§ **WHAT IS REQUIRED**
Pick out every line in the rows below that contains the word "Marinha", and copy each one. Case counts.

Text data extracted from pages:
◇ ◇ ◇ ◇
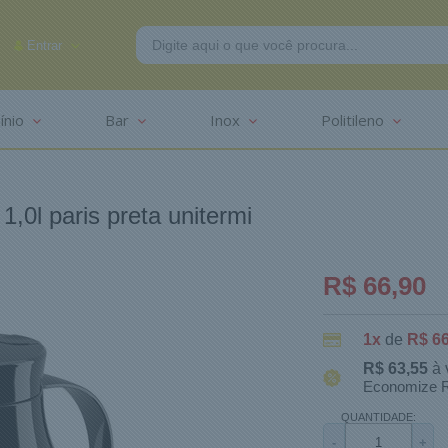
Entrar
ínio
Bar
Inox
Politileno
-2625
1,0l paris preta unitermi
R$ 66,90
1x
de
R$ 66
R$ 63,55
à 
Economize R
QUANTIDADE:
-
+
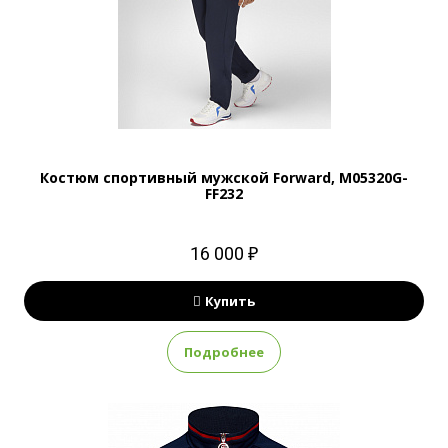
Костюм спортивный мужской Forward, M05320G-
FF232
16 000 ₽
Купить
Подробнее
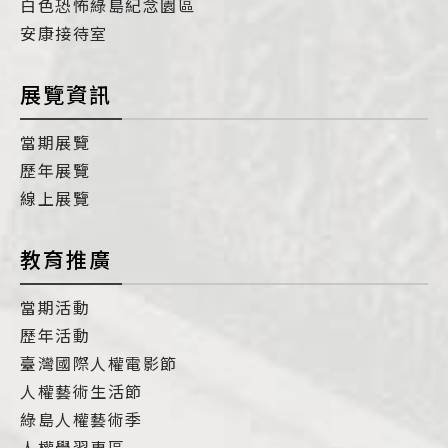
白色恐怖綠島紀念園區
安康接待室
展覽資訊
當期展覽
歷年展覽
線上展覽
教育推廣
當期活動
歷年活動
臺灣國際人權電影節
人權藝術生活節
綠島人權藝術季
人權學習專區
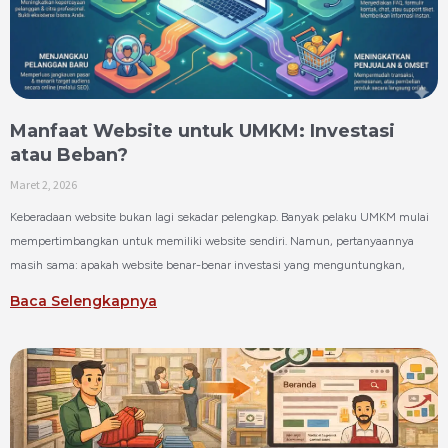
Manfaat Website untuk UMKM: Investasi
atau Beban?
Maret 2, 2026
Keberadaan website bukan lagi sekadar pelengkap. Banyak pelaku UMKM mulai
mempertimbangkan untuk memiliki website sendiri. Namun, pertanyaannya
masih sama: apakah website benar-benar investasi yang menguntungkan,
Baca Selengkapnya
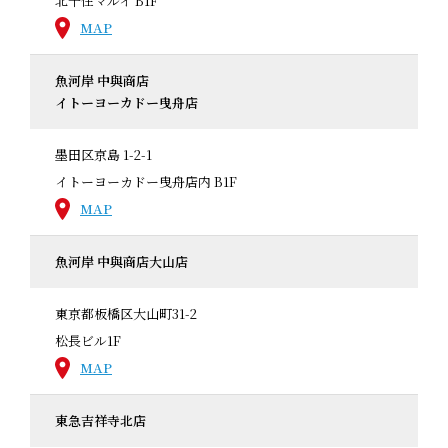
北千住マルイ B1F
MAP
魚河岸 中與商店
イトーヨーカドー曳舟店
墨田区京島 1-2-1
イトーヨーカドー曳舟店内 B1F
MAP
魚河岸 中與商店大山店
東京都板橋区大山町31-2
松長ビル1F
MAP
東急吉祥寺北店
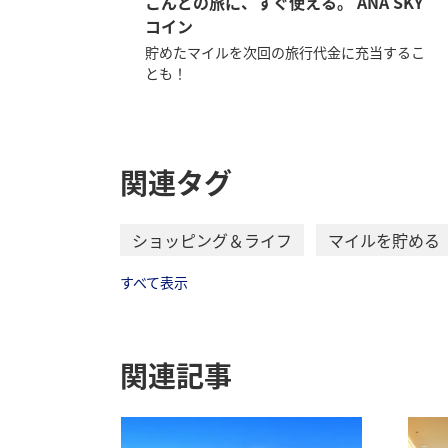
こんどの旅に、すぐ使える。 ANA SKY
コイン
貯めたマイルを次回の旅行代金に充当するこ
とも！
関連タグ
ショッピング＆ライフ
マイルを貯める
すべて表示
関連記事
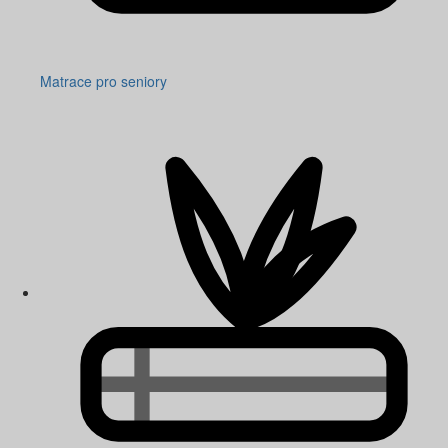
Matrace pro seniory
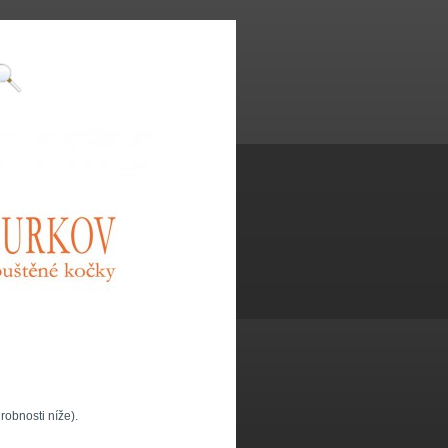
robnosti níže).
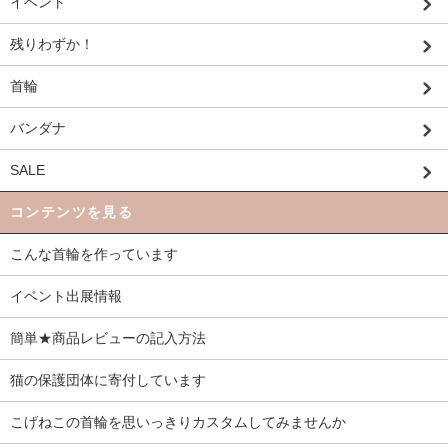
イベント
残りわずか！
首輪
バンダナ
SALE
コンテンツを見る
こんな首輪を作っています
イベント出展情報
簡単★商品レビューの記入方法
猫の保護団体に寄付しています
こげねこの首輪を思いっきりカスタムしてみませんか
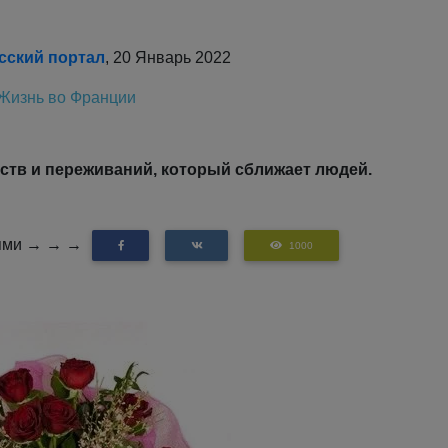
сский портал
, 20 Январь 2022
Жизнь во Франции
вств и переживаний, который сближает людей.
зьями → → →
1000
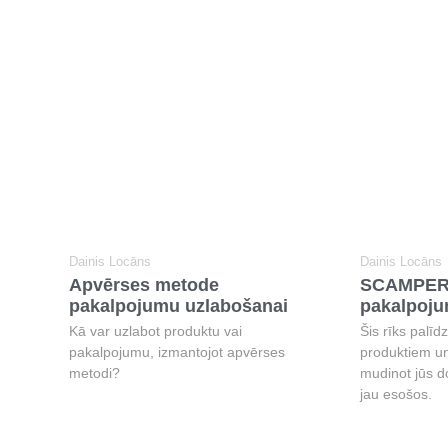
Dainis Locāns
Dainis Locāns
Apvērses metode
SCAMPER 
pakalpojumu uzlabošanai
pakalpoju
Kā var uzlabot produktu vai
Šis rīks palīd
pakalpojumu, izmantojot apvērses
produktiem u
metodi?
mudinot jūs d
jau esošos.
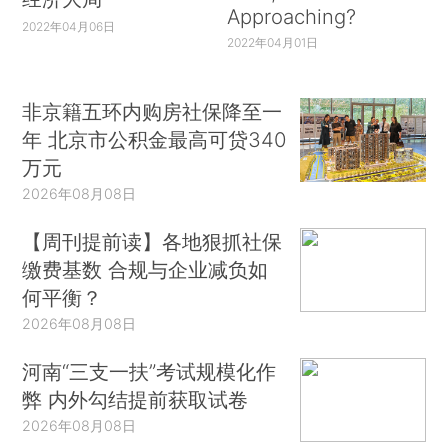
Approaching?
2022年04月06日
2022年04月01日
非京籍五环内购房社保降至一
年 北京市公积金最高可贷340
万元
2026年08月08日
【周刊提前读】各地狠抓社保
缴费基数 合规与企业减负如
何平衡？
2026年08月08日
河南“三支一扶”考试规模化作
弊 内外勾结提前获取试卷
2026年08月08日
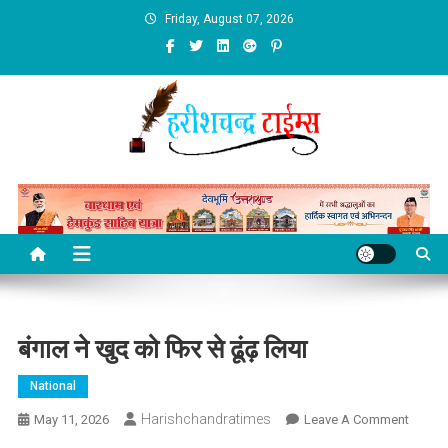
Skip
Friday, August 07, 2026
to
content
बंगाल ने खुद को फिर से ढूंढ़ लिया
National
Harishchandratimes
On
May 11, 2026
Leave A Comment
बंगाल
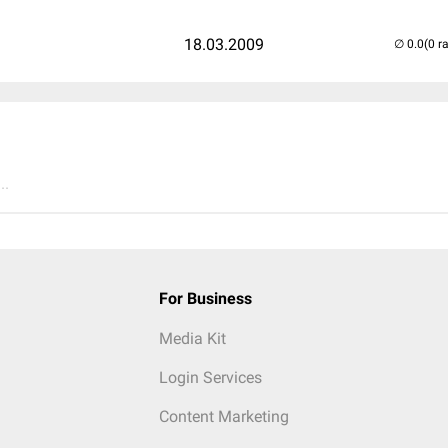
18.03.2009
(0 r
..
For Business
Media Kit
Login Services
Content Marketing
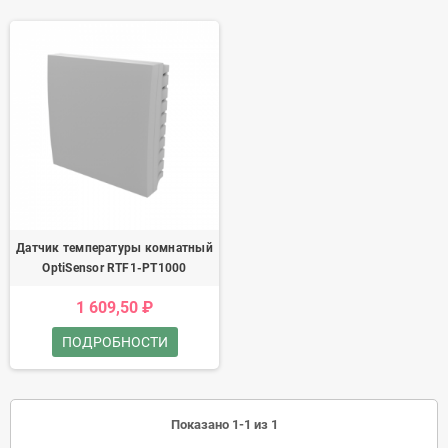
Датчик температуры комнатный
OptiSensor RTF1-PT1000
1 609,50 ₽
ПОДРОБНОСТИ
Показано 1-1 из 1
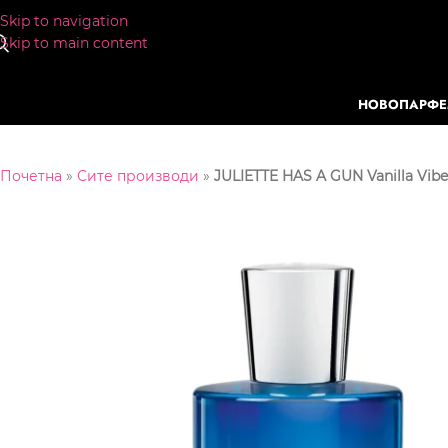
Skip to navigation
Skip to main content
НОВО
ПАРФ
Почетна
»
Сите производи
»
JULIETTE HAS A GUN Vanilla Vib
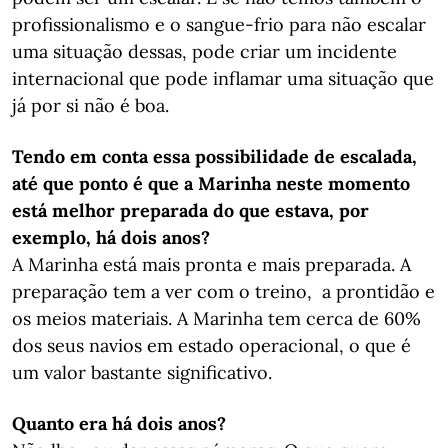
profissionalismo e o sangue-frio para não escalar
uma situação dessas, pode criar um incidente
internacional que pode inflamar uma situação que
já por si não é boa.
Tendo em conta essa possibilidade de escalada,
até que ponto é que a Marinha neste momento
está melhor preparada do que estava, por
exemplo, há dois anos?
A Marinha está mais pronta e mais preparada. A
preparação tem a ver com o treino, a prontidão e
os meios materiais. A Marinha tem cerca de 60%
dos seus navios em estado operacional, o que é
um valor bastante significativo.
Quanto era há dois anos?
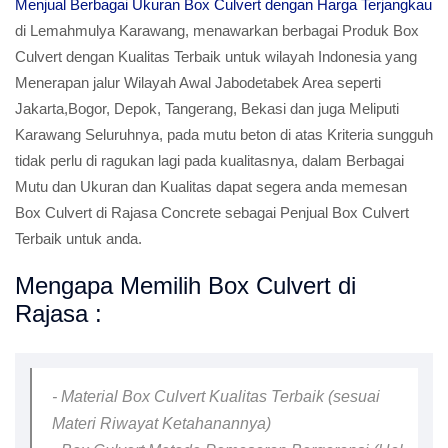
Menjual Berbagai Ukuran Box Culvert dengan Harga Terjangkau
di Lemahmulya Karawang, menawarkan berbagai Produk Box
Culvert dengan Kualitas Terbaik untuk wilayah Indonesia yang
Menerapan jalur Wilayah Awal Jabodetabek Area seperti
Jakarta,Bogor, Depok, Tangerang, Bekasi dan juga Meliputi
Karawang Seluruhnya, pada mutu beton di atas Kriteria sungguh
tidak perlu di ragukan lagi pada kualitasnya, dalam Berbagai
Mutu dan Ukuran dan Kualitas dapat segera anda memesan
Box Culvert di Rajasa Concrete sebagai Penjual Box Culvert
Terbaik untuk anda.
Mengapa Memilih Box Culvert di
Rajasa :
- Material Box Culvert Kualitas Terbaik (sesuai
Materi Riwayat Ketahanannya)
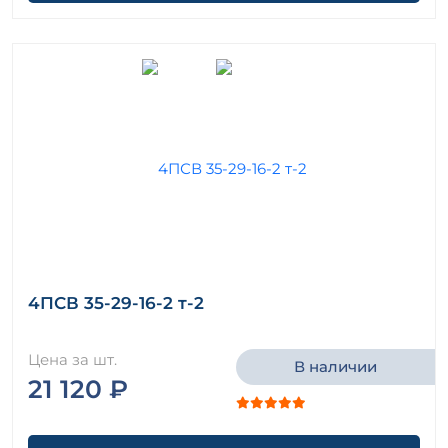
4ПСВ 35-29-16-2 т-2
Цена за шт.
В наличии
21 120 ₽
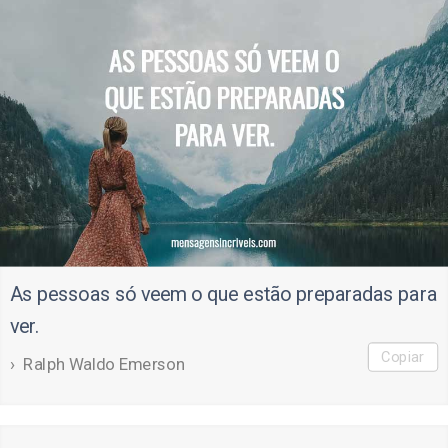
As pessoas só veem o que estão preparadas para
ver.
Copiar
Ralph Waldo Emerson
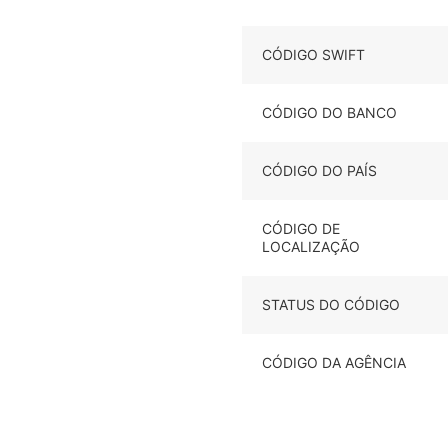
CÓDIGO SWIFT
CÓDIGO DO BANCO
CÓDIGO DO PAÍS
CÓDIGO DE
LOCALIZAÇÃO
STATUS DO CÓDIGO
CÓDIGO DA AGÊNCIA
◇ ◇ ◇ ◇
§ **WORKED SOLUTION**
até que ponto é que a Marinha neste momento
A Marinha está mais pronta e mais preparada. A
os meios materiais. A Marinha tem cerca de 60%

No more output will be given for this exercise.